Jusque-là, la Russie avait, en effet partagé le sort et le développement rayonnant de l'Italie, des Flandres, de la France et de l’Allemagne du moyen âge. La force de régression des temps modernes était donc celle-là même qui avait engendré le tsarisme et ce mélange d'asiatisme et de féodalisme qui régnait dans la vie sociale productive et politique de Russie. En fin de compte, ce pays souffrit de ce retard jusqu'à la glorieuse révolution d’Octobre : il fallut et dans cette mesure le prolétariat russe lui-même ne pouvait être indifférent à cette question historique - faire d'abord une révolution anti-féodale en février 1917, étant donné l’arriération économique et sociale du parti. Inutile d'ajouter que la liaison avec les pays de plein capitalisme était plus difficile pour le second stade de la révolution - celle qui devait embraser l'Europe occidentale, comme Marx et Engels l'avaient prévu dès 1875.
Ces textes concernent la naissance peu glorieuse du premier capitalisme et de ses démêlés avec ses rivaux, nous les avons trouvés de la manière la plus synthétique chez Riazanov, dont nous publions un fragment après cette préface.

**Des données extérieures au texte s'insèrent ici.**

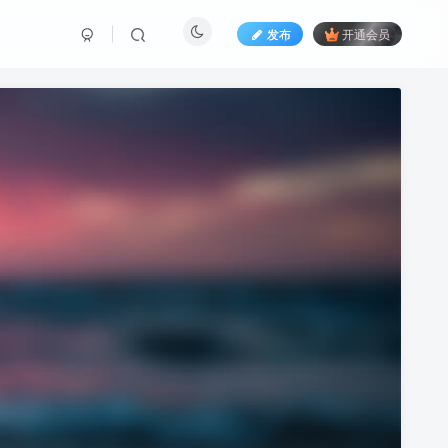
发布
开通会员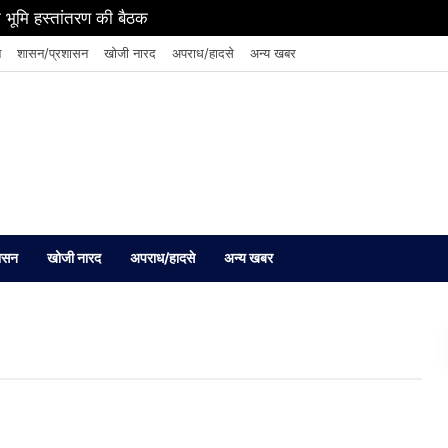
 भूमि हस्तांतरण की बैठक
न
शासन/प्रशासन
खोजी नारद
अपराध/हादसे
अन्य खबर
ासन
खोजी नारद
अपराध/हादसे
अन्य खबर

Les autres textes de la première partie traitent de l'influence de la Russie sur le développement national de la Pologne et de la Prusse, puis de ses rapports avec l'impérialisme français, non seulement bourgeois, mais encore prébourgeois, dont Marx nous dit qu'il servit de modèle à la diplomatie tsariste, réactionnaire. Les textes sur la question [12] d'Orient montrent combien la Russie tsariste, malgré son état d'arriération, sut profiter de la situation pour se payer de sa collaboration avec le capitalisme occidental par des agrandissements de territoire, tant en Europe orientale et méridionale qu'au Proche-Orient, en direction de l'Inde et de la Chine. Dans sa longue étude sur la Politique étrangère du tsarisme, Engels montre, à la fin de sa vie, que la réaction tsariste n'avait fait que se renforcer dans le monde, et que ce monstre était le fauteur numéro un de la future guerre impérialiste, bien que les rapports économiques, sociaux et politiques à l'intérieur du puissant Empire russe aient considérablement changé.
Dans la seconde partie, nous avons groupé des textes de Marx-Engels analysant de façon magistrale les forces nouvelles, surgies du fonds productif et social du peuple russe, et sous l'effet des guerres extérieures ainsi que de l'action concertée des superstructures de l'État. Marx-Engels y analysent la base économique, dans laquelle s'élabore la vie productive et sociale des hommes et sur laquelle se greffent les forces révolutionnaires, qui feront éclater de l'intérieur le colosse de la réaction, ébranlant le système capitaliste tout entier - comme l'a montré la période révolutionnaire de 1917 à 1923, dont le schéma avait été prévu par Marx-Engels. Certes, la révolution échoua devant les coups féroces de la réaction désormais mondiale, niais elle ne pourra que se reproduire dans une alliance à l'échelle mondiale entre pays développés et sous-développés, si la révolution veut réussir et le socialisme triompher.
[1] Dans sa lettre du 4-XI-1864, Marx s'excuse auprès d'Engels d'avoir été obligé de reprendre les « phrases abstraites » de « devoir, droit, vérité, morale et justice » dans un monde dominé par la lutte de classe et les rapports de forces. Mais, dit-il, « je les ai placées de telle sorte qu'elles ne causent pas de dommage ». cf. Marx-Engels, Le parti de classe, t. 11, p. 92 (Petite Collection Maspero, Paris, 1973).
[2] Cf. Le fil du Temps, no 9, juillet 1972: «Succession des formes de production et de société dans la théorie marxiste.»